▸ **DATASET EXTRACT**:
###

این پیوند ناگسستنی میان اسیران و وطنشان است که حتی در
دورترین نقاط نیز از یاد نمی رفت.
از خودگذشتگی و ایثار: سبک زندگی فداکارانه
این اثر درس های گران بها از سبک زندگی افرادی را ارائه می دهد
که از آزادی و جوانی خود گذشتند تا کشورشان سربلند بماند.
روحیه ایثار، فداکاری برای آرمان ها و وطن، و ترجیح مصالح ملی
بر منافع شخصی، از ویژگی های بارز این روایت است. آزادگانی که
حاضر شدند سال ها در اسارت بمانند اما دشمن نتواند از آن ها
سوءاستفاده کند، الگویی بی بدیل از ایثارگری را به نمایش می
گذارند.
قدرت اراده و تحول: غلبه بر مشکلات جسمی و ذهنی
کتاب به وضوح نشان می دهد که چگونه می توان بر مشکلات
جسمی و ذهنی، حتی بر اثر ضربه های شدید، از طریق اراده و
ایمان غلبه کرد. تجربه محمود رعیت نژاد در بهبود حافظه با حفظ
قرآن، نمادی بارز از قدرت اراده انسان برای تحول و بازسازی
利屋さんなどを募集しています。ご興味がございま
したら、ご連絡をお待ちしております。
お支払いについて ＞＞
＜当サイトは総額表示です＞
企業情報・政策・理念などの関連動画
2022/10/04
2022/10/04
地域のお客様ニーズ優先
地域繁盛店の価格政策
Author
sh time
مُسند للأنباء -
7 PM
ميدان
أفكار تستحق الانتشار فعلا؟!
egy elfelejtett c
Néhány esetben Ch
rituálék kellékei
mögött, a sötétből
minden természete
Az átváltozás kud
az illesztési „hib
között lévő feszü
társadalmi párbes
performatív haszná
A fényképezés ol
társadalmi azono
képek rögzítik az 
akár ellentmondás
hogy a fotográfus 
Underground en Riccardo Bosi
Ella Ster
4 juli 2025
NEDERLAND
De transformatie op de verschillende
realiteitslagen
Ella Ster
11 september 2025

###

Your reply should consist of the records, copied exactly.

▸ **RESULT FOR THIS TASK**:
این پیوند ناگسستنی میان اسیران و وطنشان است که حتی در
دورترین نقاط نیز از یاد نمی رفت.
از خودگذشتگی و ایثار: سبک زندگی فداکارانه
این اثر درس های گران بها از سبک زندگی افرادی را ارائه می دهد
که از آزادی و جوانی خود گذشتند تا کشورشان سربلند بماند.
روحیه ایثار، فداکاری برای آرمان ها و وطن، و ترجیح مصالح ملی
بر منافع شخصی، از ویژگی های بارز این روایت است. آزادگانی که
حاضر شدند سال ها در اسارت بمانند اما دشمن نتواند از آن ها
سوءاستفاده کند، الگویی بی بدیل از ایثارگری را به نمایش می
گذارند.
قدرت اراده و تحول: غلبه بر مشکلات جسمی و ذهنی
کتاب به وضوح نشان می دهد که چگونه می توان بر مشکلات
جسمی و ذهنی، حتی بر اثر ضربه های شدید، از طریق اراده و
ایمان غلبه کرد. تجربه محمود رعیت نژاد در بهبود حافظه با حفظ
قرآن، نمادی بارز از قدرت اراده انسان برای تحول و بازسازی
利屋さんなどを募集しています。ご興味がございま
したら、ご連絡をお待ちしております。
お支払いについて ＞＞
＜当サイトは総額表示です＞
企業情報・政策・理念などの関連動画
2022/10/04
2022/10/04
地域のお客様ニーズ優先
地域繁盛店の価格政策
Author
sh time
مُسند للأنباء -
7 PM
ميدان
أفكار تستحق الانتشار فعلا؟!
egy elfelejtett c
Néhány esetben Ch
rituálék kellékei
mögött, a sötétből
minden természete
Az átváltozás kud
az illesztési „hib
között lévő feszü
társadalmi párbes
performatív haszná
A fényképezés ol
társadalmi azono
képek rögzítik az 
akár ellentmondás
hogy a fotográfus 
Underground en Riccardo Bosi
Ella Ster
4 juli 2025
NEDERLAND
De transformatie op de verschillende
realiteitslagen
Ella Ster
11 september 2025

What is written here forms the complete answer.